The continued sale of the banned cosmetics prompted the EcoWaste Coalition to call anew for intensified law enforcement action to protect the consumer right to safety and health.

“We urge the FDA to actively mobilize all the law enforcement agencies to stop the trade in mercury-tainted skin-whitening products and protect gullible consumers from being deceived by unscrupulous vendors,” Lucero stressed.

“The proliferation of products with toxic ingredients such as mercury should encourage the FDA into reviewing its recall policy and implementation strategy,” she added.
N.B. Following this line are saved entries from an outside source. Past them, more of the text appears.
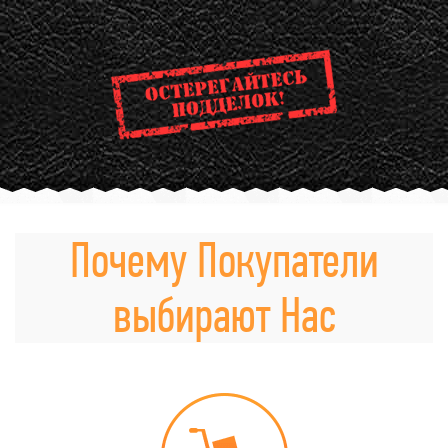
Почему Покупатели
выбирают Нас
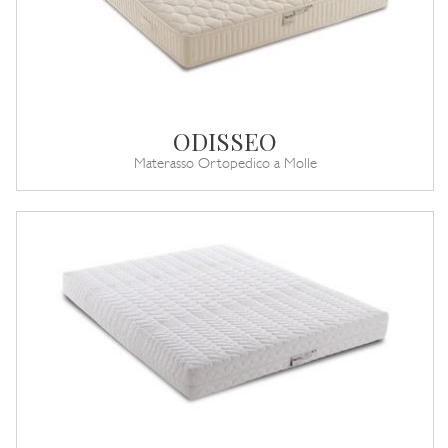
ODISSEO
Materasso Ortopedico a Molle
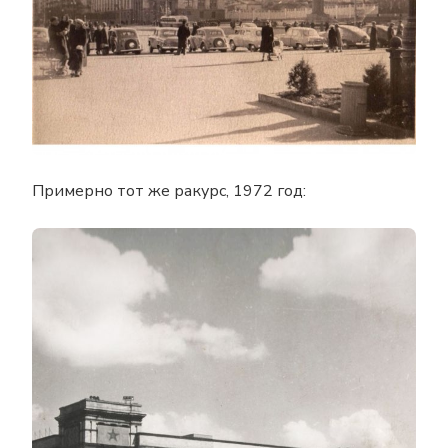
Примерно тот же ракурс, 1972 год:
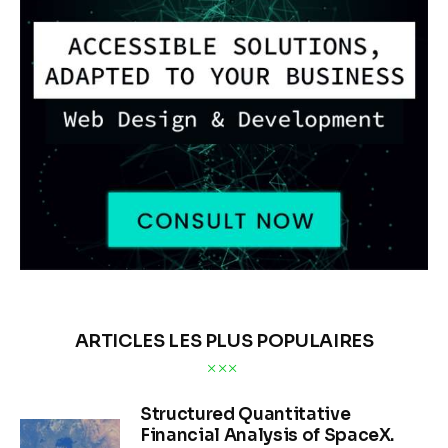
ARTICLES LES PLUS POPULAIRES
Structured Quantitative
Financial Analysis of SpaceX.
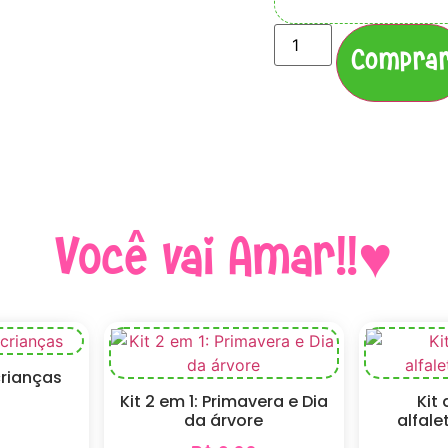
Compra
Você vai Amar!!♥
crianças
Kit 2 em 1: Primavera e Dia
Kit
0
da árvore
alfale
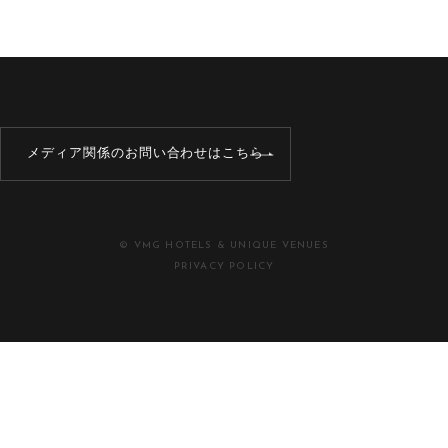
メディア関係のお問い合わせはこちら
© VMG HOTELS & UNIQUE VENUES
PRIVACY POLICY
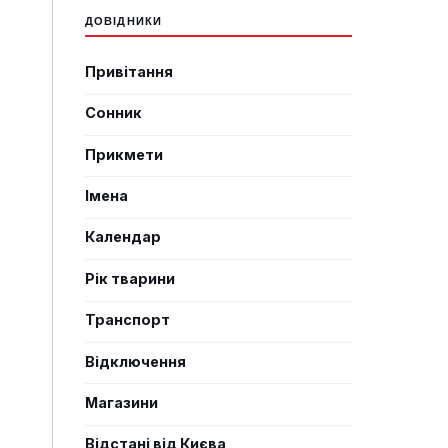
ДОВІДНИКИ
Привітання
Сонник
Прикмети
Імена
Календар
Рік тварини
Транспорт
Відключення
Магазини
Відстані від Києва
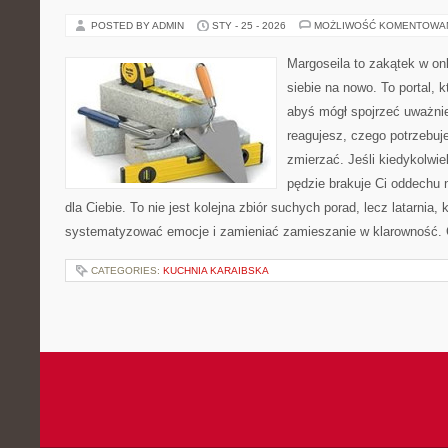
POSTED BY ADMIN
STY - 25 - 2026
MOŻLIWOŚĆ KOMENTOWA
Margoseila to zakątek w on
siebie na nowo. To portal, 
abyś mógł spojrzeć uważnie
reagujesz, czego potrzebuj
zmierzać. Jeśli kiedykolwi
pędzie brakuje Ci oddechu n
dla Ciebie. To nie jest kolejna zbiór suchych porad, lecz latarnia,
systematyzować emocje i zamieniać zamieszanie w klarowność. 
CATEGORIES:
KUCHNIA KARAIBSKA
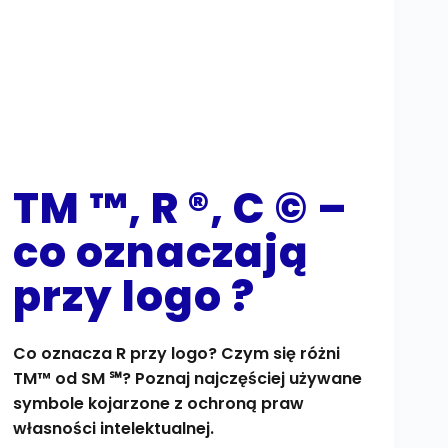
TM ™, R ®, C © –
co oznaczają
przy logo ?
Co oznacza R przy logo? Czym się różni
TM™ od SM ℠? Poznaj najczęściej używane
symbole kojarzone z ochroną praw
własności intelektualnej.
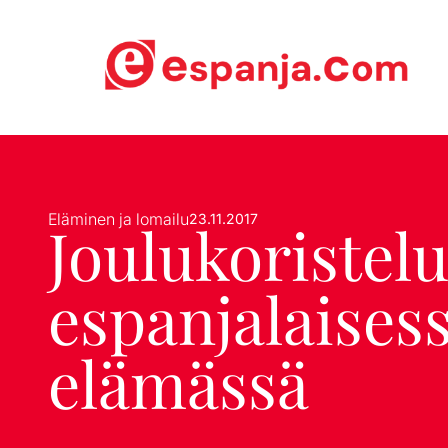
Eläminen ja lomailu
23.11.2017
Joulukoristelu
espanjalaises
elämässä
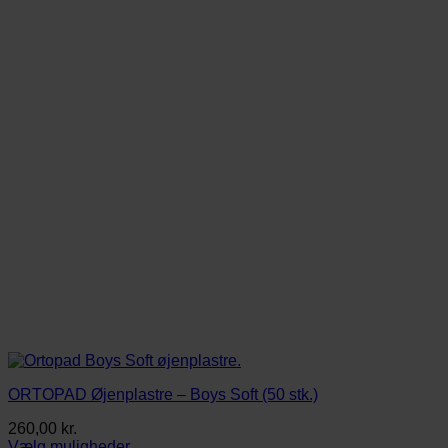
Mulighederne
kan
vælges
på
varesiden
ORTOPAD Øjenplastre – Boys Soft (50 stk.)
260,00
kr.
Vælg muligheder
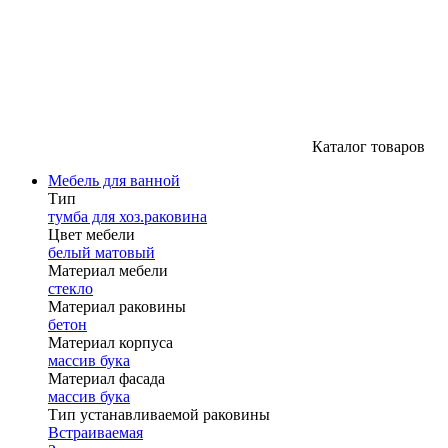
Каталог товаров
Мебель для ванной
Тип
тумба для хоз.раковина
Цвет мебели
белый матовый
Материал мебели
стекло
Материал раковины
бетон
Материал корпуса
массив бука
Материал фасада
массив бука
Тип устанавливаемой раковины
Встраиваемая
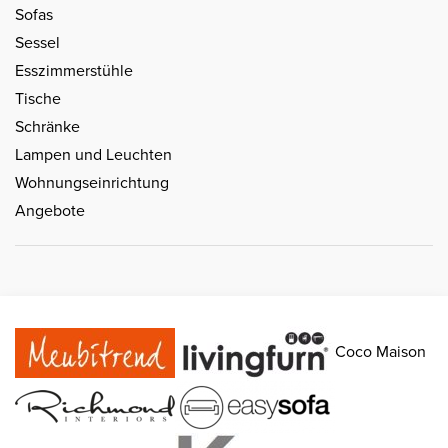
Sofas
Sessel
Esszimmerstühle
Tische
Schränke
Lampen und Leuchten
Wohnungseinrichtung
Angebote
Coco Maison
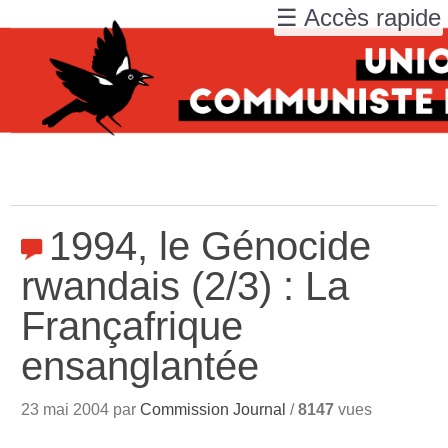
☰ Accès rapide
1994, le Génocide
rwandais (2/3) : La
Françafrique
ensanglantée
23 mai 2004 par
Commission Journal
/
8147
vues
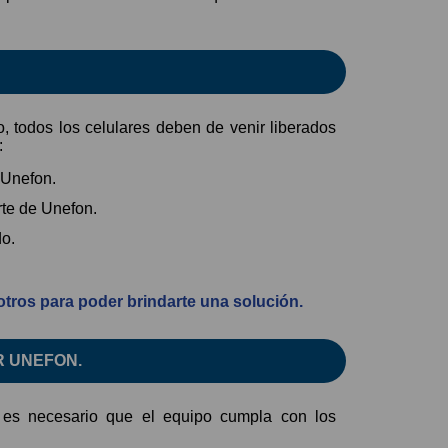
 todos los celulares deben de venir liberados
:
n Unefon.
rte de Unefon.
do.
otros para poder brindarte una solución.
R UNEFON.
, es necesario que el equipo cumpla con los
To protect the public health and safety, the EcoWaste Coalition has identified several action points for implementation by the FDA:

1. Revise the current allowable limit of mercury from 1 part per million (ppm) to zero to ensure that only mercury-free cosmetics are sold in the market.

2. Require products to be pre-tested for mercury and other toxic substances before being sold to prove that they are safe for the consumers and the environment.

3. Enforce the required labeling requirements under the Food, Drug and Cosmetic Act, Consumer Protection Act, Food and Drug Administration Act and other pertinent laws.

4. Conduct effective public information using all available media that will inform and caution vendors and consumers in both urban and rural areas about the hazards of mercury in cosmetics.

5. Establish a hotline where consumers can obtain recall and general product safety information as well as report violation of recall orders.

6. Publish detailed reports to inform the public on how recall orders were implemented.